_WORK ITEM_
Reproduce the Blue Steel canoe discussion below word for word, in full.

_EXERCISE PASSAGE_
- - -
Opinions of "Blue Steel" Layup?

Does anyone have comments on Nova Craft’s Blue Steel layup? I saw a Supernova in Blue Steel on Rutabaga’s website for an astonishing $2745 (vs. $995 in RX). That’s the highest price I’ve seen for an open solo canoe. The Supernova is intended for solo wilderness tripping in moderate WW, so it would seem logical that the material is suited for that application. However it is a Kevlar/Carbon/Spectra layup, so wouldn’t it share the rough-use limitations of other boats using similar materials? The 34 lbs. advertised weight is attractive, but whether it’s worth the almost 3X price of the Royalex model is certainly debatable. Anyway, I was wondering what you all think. Thanks for any information.

Supply and demand determines the
survivors of the market. There is a group of paddlers from the baby boomer generation that is maturing in age and also matured with the advent of composite canoe technology. The successful ones are financially capable of paying the new higher prices to enjoy the lightness of high tech canoes. They deserve that right.

When you compare the cost of even $3,000, including some nice accessories for a hi-tech canoe purchase, that is still much less than what most fishermen pay for a bass boat rig. How about a jet-ski purchase?

The $3,000 is also less than what hunters pay for their equipment, guides, and trips. Can’t mention golf, because I can’t afford it, and don’t even want to know how high it can run in costs.

On the other end of the spectrum, many newbies see canoes in newspaper sale flyers that sell for about $400 or $500, and think that price range is what the “norm” is for a canoe. Those do sell, and they serve a purpose. For many, that purpose is realized in wanting a better and lighter canoe. So, the spiral begins for a better and lighter canoe that also costs more. Where it will end remains to be seen.
- - -
_AVAILABLE DATA_
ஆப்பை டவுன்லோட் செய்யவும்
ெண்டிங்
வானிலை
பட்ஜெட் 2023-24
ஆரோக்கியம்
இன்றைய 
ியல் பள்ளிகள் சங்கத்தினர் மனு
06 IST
- - -
_ANSWER TO THE EXERCISE_
Opinions of "Blue Steel" Layup?

Does anyone have comments on Nova Craft’s Blue Steel layup? I saw a Supernova in Blue Steel on Rutabaga’s website for an astonishing $2745 (vs. $995 in RX). That’s the highest price I’ve seen for an open solo canoe. The Supernova is intended for solo wilderness tripping in moderate WW, so it would seem logical that the material is suited for that application. However it is a Kevlar/Carbon/Spectra layup, so wouldn’t it share the rough-use limitations of other boats using similar materials? The 34 lbs. advertised weight is attractive, but whether it’s worth the almost 3X price of the Royalex model is certainly debatable. Anyway, I was wondering what you all think. Thanks for any information.

Supply and demand determines the
survivors of the market. There is a group of paddlers from the baby boomer generation that is maturing in age and also matured with the advent of composite canoe technology. The successful ones are financially capable of paying the new higher prices to enjoy the lightness of high tech canoes. They deserve that right.

When you compare the cost of even $3,000, including some nice accessories for a hi-tech canoe purchase, that is still much less than what most fishermen pay for a bass boat rig. How about a jet-ski purchase?

The $3,000 is also less than what hunters pay for their equipment, guides, and trips. Can’t mention golf, because I can’t afford it, and don’t even want to know how high it can run in costs.

On the other end of the spectrum, many newbies see canoes in newspaper sale flyers that sell for about $400 or $500, and think that price range is what the “norm” is for a canoe. Those do sell, and they serve a purpose. For many, that purpose is realized in wanting a better and lighter canoe. So, the spiral begins for a better and lighter canoe that also costs more. Where it will end remains to be seen.